Other statutes governing warrantless arrests not only mention exigent circumstances but require them. Article 14.05 prohibits entry into a residence to make a warrantless arrest absent "exigent circumstances" or consent. Tex. Code Crim. P. art. 14.05. Article 14.03(a)(2) specifies a particular exigency—"probable cause to believe there is danger of further bodily injury" to a person who has already been assaulted. Tex. Code Crim. P. art. 14.03(a)(2). Article 14.04 specifies another exigency—a reported felon about to escape such that there is no time to get a warrant. Tex. Code Crim. P. art. 14.04. But the Legislature has never imposed an exigency requirement on Article 14.03(a)(1)—a significant omission.
This Court has never imposed an exigency requirement on Article 14.03(a)(1), either. Rather, we have cited exigency as one circumstance in the totality that must be analyzed to assess an arrest’s validity under the statute. In Gallups v. State, for example, police were justified in arresting the defendant at his house because he walked there just after abandoning his wrecked car, and there was an exigent need to test his blood-alcohol level. 151 S.W.3d 196, 201–02 (Tex.Crim. App. 2004). In Swain v. State, the defendant’s arrest at his workplace was justified because he admitted breaking into the missing victim’s house, beating her, and leaving her in a remote location, and the police needed to prevent his flight and find the victim. 181 S.W.3d 359, 366-67 (Tex. Crim. App. 2005). Exigency was one circumstance in the totality that Gallups and Swain examined; it was not a particular requirement.
Dyar v. State declined an invitation to impose an exigency requirement onto Article 14.03(a)(1) and instead embraced the longstanding totality-of-the-circumstances analysis. 125 S.W.3d at 468 (Tex. Crim. App. 2003). Dyar observed that the Legislature had never amended Article 14.03(a)(1) in response to earlier cases applying a totality of the circumstances test, so we presumed that the Legislature intended the same construction to continue to apply. Id.

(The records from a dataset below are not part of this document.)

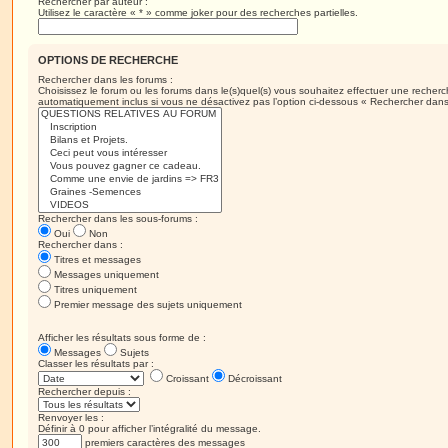
Rechercher par auteur :
Utilisez le caractère « * » comme joker pour des recherches partielles.
OPTIONS DE RECHERCHE
Rechercher dans les forums :
Choisissez le forum ou les forums dans le(s)quel(s) vous souhaitez effectuer une recher
automatiquement inclus si vous ne désactivez pas l’option ci-dessous « Rechercher dans
Rechercher dans les sous-forums :
Oui
Non
Rechercher dans :
Titres et messages
Messages uniquement
Titres uniquement
Premier message des sujets uniquement
Afficher les résultats sous forme de :
Messages
Sujets
Classer les résultats par :
Croissant
Décroissant
Rechercher depuis :
Renvoyer les :
Définir à 0 pour afficher l’intégralité du message.
premiers caractères des messages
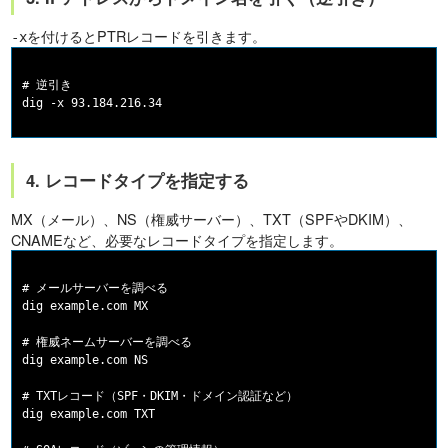
を付けるとPTRレコードを引きます。
-x
# 逆引き

4. レコードタイプを指定する
MX（メール）、NS（権威サーバー）、TXT（SPFやDKIM）、
CNAMEなど、必要なレコードタイプを指定します。
# メールサーバーを調べる

dig example.com MX

# 権威ネームサーバーを調べる

dig example.com NS

# TXTレコード（SPF・DKIM・ドメイン認証など）

dig example.com TXT
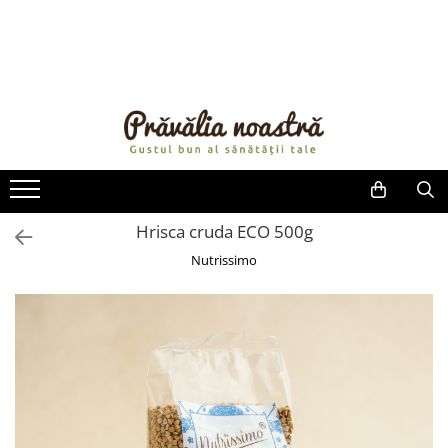
PRODUSE
NOUTĂȚI
ALIMENTE
ULEIURI ȘI UNTURI
MĂSLINE
NUCI ȘI SEMINȚE
Hrisca cruda ECO 500g
FRUCTE DESHIDRATATE
Nutrissimo
ÎNDULCITORI NATURALI / MIERE
FRUCTE LA CONSERVĂ
OȚETURI ȘI SOSURI
SOSURI
FĂINĂ FĂRĂ GLUTEN
BĂUTURI / LAPTE VEGETAL
OREZ ȘI CEREALE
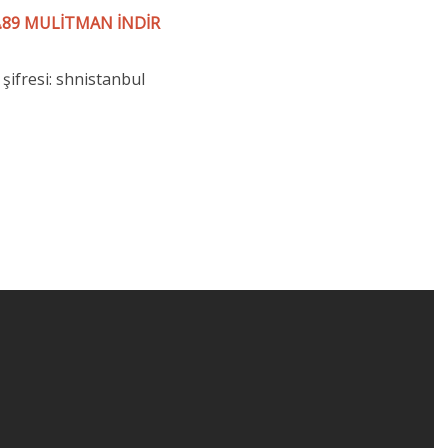
4.89 MULİTMAN İNDİR
 şifresi: shnistanbul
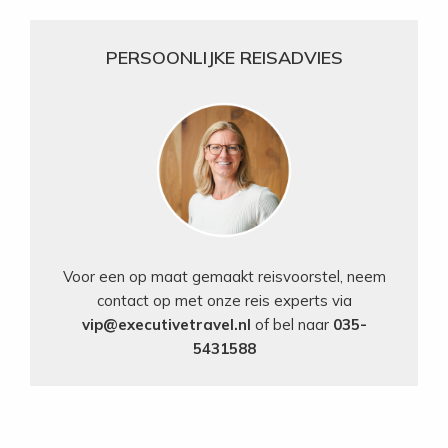
PERSOONLIJKE REISADVIES
Voor een op maat gemaakt reisvoorstel, neem
contact op met onze reis experts via
vip@executivetravel.nl
of bel naar
035-
5431588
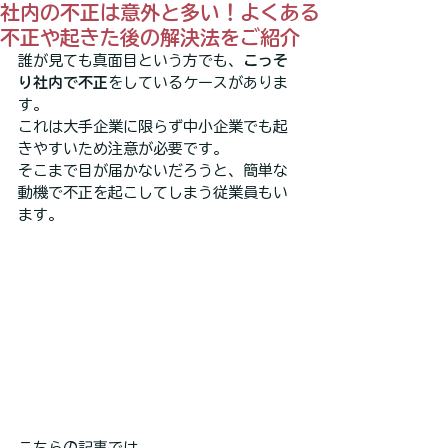
社内の不正は意外と多い！よくある
不正や起きた後の解決法をご紹介
誰が見ても真面目という方でも、
こっそ
り社内で不正
をしているケースがありま
す。
これは大手企業に限らず中小企業でも起
きやすいため注意が必要です。
そこまで目が届かないだろうと、簡単な
動機で不正を起こしてしまう従業員もい
ます。
こちらの記事では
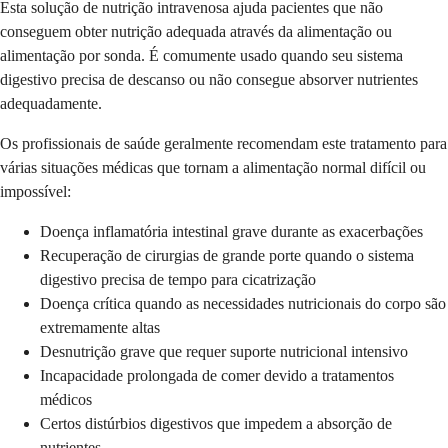
Esta solução de nutrição intravenosa ajuda pacientes que não
conseguem obter nutrição adequada através da alimentação ou
alimentação por sonda. É comumente usado quando seu sistema
digestivo precisa de descanso ou não consegue absorver nutrientes
adequadamente.
Os profissionais de saúde geralmente recomendam este tratamento para
várias situações médicas que tornam a alimentação normal difícil ou
impossível:
Doença inflamatória intestinal grave durante as exacerbações
Recuperação de cirurgias de grande porte quando o sistema
digestivo precisa de tempo para cicatrização
Doença crítica quando as necessidades nutricionais do corpo são
extremamente altas
Desnutrição grave que requer suporte nutricional intensivo
Incapacidade prolongada de comer devido a tratamentos
médicos
Certos distúrbios digestivos que impedem a absorção de
nutrientes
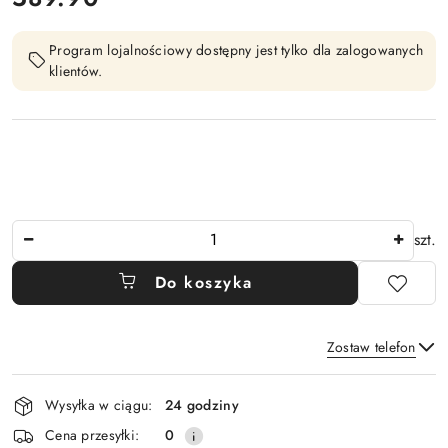
Program lojalnościowy dostępny jest tylko dla zalogowanych
klientów.
Ilość
szt.
Do koszyka
Zostaw telefon
Dostępność
Wysyłka w ciągu:
24 godziny
i
Wyślij
Cena przesyłki:
0
dostawa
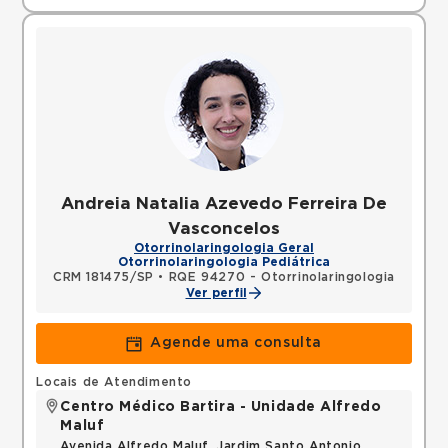
Andreia Natalia Azevedo Ferreira De
Vasconcelos
Otorrinolaringologia Geral
Otorrinolaringologia Pediátrica
CRM 181475/SP
•
RQE 94270 - Otorrinolaringologia
Ver perfil
Agende uma consulta
Locais de Atendimento
Centro Médico Bartira - Unidade Alfredo
Maluf
Avenida Alfredo Maluf, Jardim Santo Antonio,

Dyar applied a bifurcated test: (1) probable cause of guilt and (2) the defendant’s location in a suspicious place. Id. The same facts that demonstrated Dyar’s guilt also showed that the hospital where he was arrested was a suspicious place, Id. at 467–68. He had been identified as the driver in a recent DUI and had admitted to drinking and driving. Id. at 468.
Answering the suspicious-place question is a "highly fact-specific analysis." Id. Several factors have been examined to answer the question. Id. Dyar identified one "important" and "constant" factor in determining the suspiciousness of a place of arrest: temporal proximity between the crime and the arrest. Id. at 468. Another factor is physical proximity. In Johnson v. State, the defendant was arrested on probable cause at the scene of a murder within two hours of its commission; that was a suspicious place. 722 S.W.2d 417, 421 (Tex. Crim. App. 1986) (overruled on other grounds, McKenna v. State 780 S.W.2d 797 (Tex. Crim. App. 1989)).
In this case, the "suspicious place" requisite was fulfilled by probable cause to show Appellee’s guilt of a felony and by temporal and physical proximity between the crime and his arrest. He was found minutes after a car crash at a gas station a few hundred feet from the crash site. A motorcyclist was dead, and motorcycle parts were stuck in the grill of Appellee’s track. Appellee showed signs of intoxication, he had beer in his track, he admitted he hit something, and his passenger said he hit a person. His warrantless arrest was justified under Article 14.03(a)(1) notwithstanding any exigency, and the court of appeals erred in upholding the trial court’s order suppressing evidence obtained as a result of Appellee’s arrest.
Accordingly, I concur in the Court’s decision to reverse the lower court’s judgment.